Exercise aim: In the Richard Price plaque page, edit the passage from "A portrait of" up to and including "of Wales (1784)" so that "portrait" becomes "painting", and give that passage again.

-- Begin Excerpted passage --

Blue Plaques

PRICE, Richard (1723–1791)

Plaque erected in 2023 by English Heritage at 54 Newington Green, Newington Green, London, N16 9PX, London Borough of Hackney

The blue plaque on the front of 54 Newington Green, the former home of Richard Price The front of 54 Newington Green, the former home of Richard Price, with blue plaque in situ

All images © English Heritage

Profession

Pastor

Category

Commerce and Business, Philosophy, Religion

Inscription

In this terrace of 1658 lived Dr RICHARD PRICE 1723–1791 Preacher, philosopher, statistician and radical

Material

Ceramic

Philosopher, mathematician, leading intellectual, dissenter and preacher, for almost 30 years Richard Price was pastor of a Nonconformist chapel in Newington Green. He lived a few doors away at 54 Newington Green and is commemorated there with a blue plaque.

A portrait of philosopher and preacher Richard Price holding his glasses and some papers
Only known portrait of Richard Price by Benjamin West from the collection in the National Library of Wales (1784)

FAMILY LIFE

Richard Price was born on 23 February 1723, in Glamorgan, Wales. The son of a Dissenting minister of strict Calvinist views, he was raised in that tradition.

In 1744, Price became family chaplain to George Streatfield in Stoke Newington, and assisted at local chapel services. After inheriting legacies in 1757, Price married Sarah Blundell. Sarah remained a communicant of the established church – for the Prices, religious toleration began at home. In 1758, the couple settled at Newington Green.

A CAREER OF MANY PARTS

From age 21, Price devoted his spare time to studying philosophy, applied mathematics, politics and theology. In 1758, he published the Review of the Principal Questions of Morals, in which he argued that individual conscience and reason should be used to resolve moral issues. The work has been compared to that of Immanuel Kant.

Price’s enquiry into theories of probability led to his election as a Fellow of the Royal Society in 1765, where he was invited to advise the Society of Equitable Assurances. Price authored Observations on Reversionary Payments (1771), which for a century remained the standard text on calculating life assurance and annuities. Bayes’s theorem, which covers the probability that governs such calculations and is named after Price’s friend Thomas Bayes (for whom he acted as editor and publisher), is sometimes known as the Bayes–Price theorem in recognition of Price’s input. On matters of economics, he was consulted on the national finances by Pitt the Younger’s government.

Price regarded preaching as his primary mission. In doctrinal matters, he turned against Calvinism (a Protestant branch of the Christian Church following the teachings of John Calvin, whose doctrines included providence and predestination). By 1778 Price was classed as a Unitarian (a Christian denomination denying the Holy Trinity, the divinity of Christ and ideas of original sin and eternal punishment).

-- End Excerpted passage --
-- Begin Dataset section --

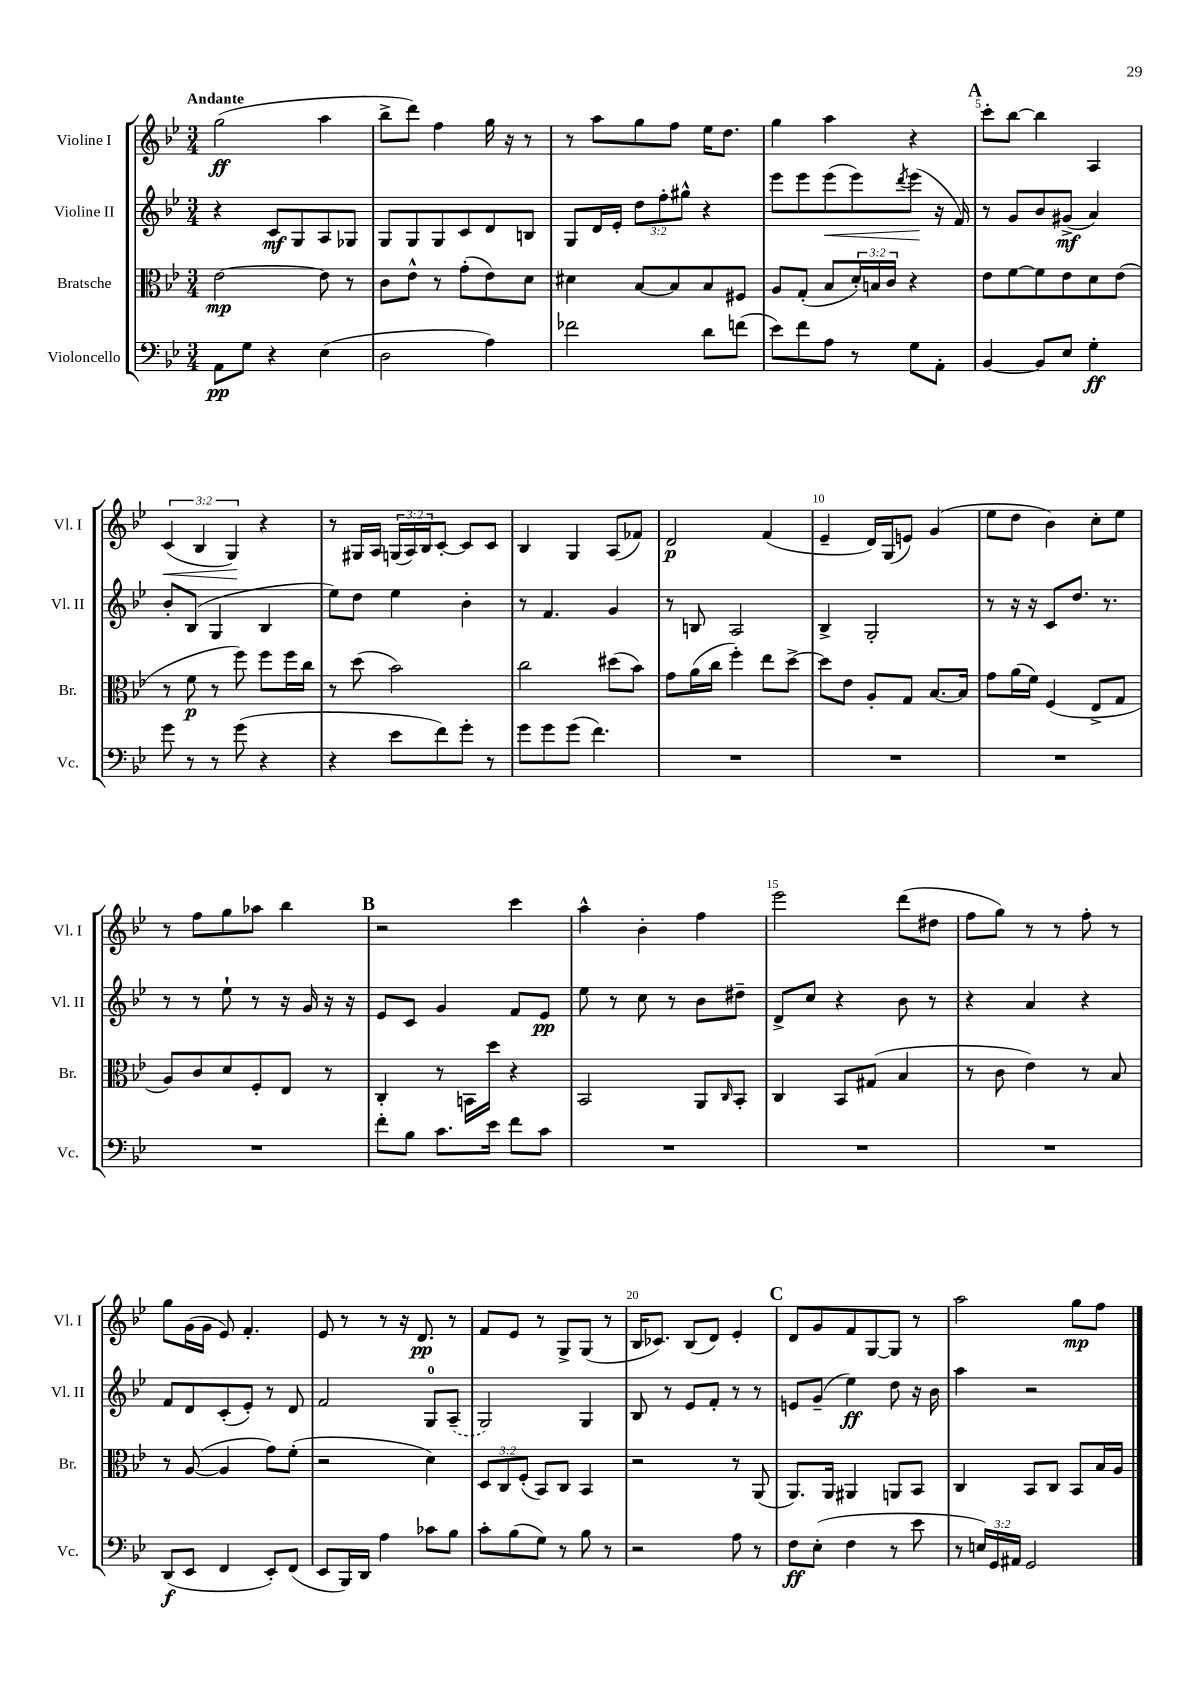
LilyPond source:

-- End Dataset section --

Output for this task:
A painting of philosopher and preacher Richard Price holding his glasses and some papers
Only known painting of Richard Price by Benjamin West from the collection in the National Library of Wales (1784)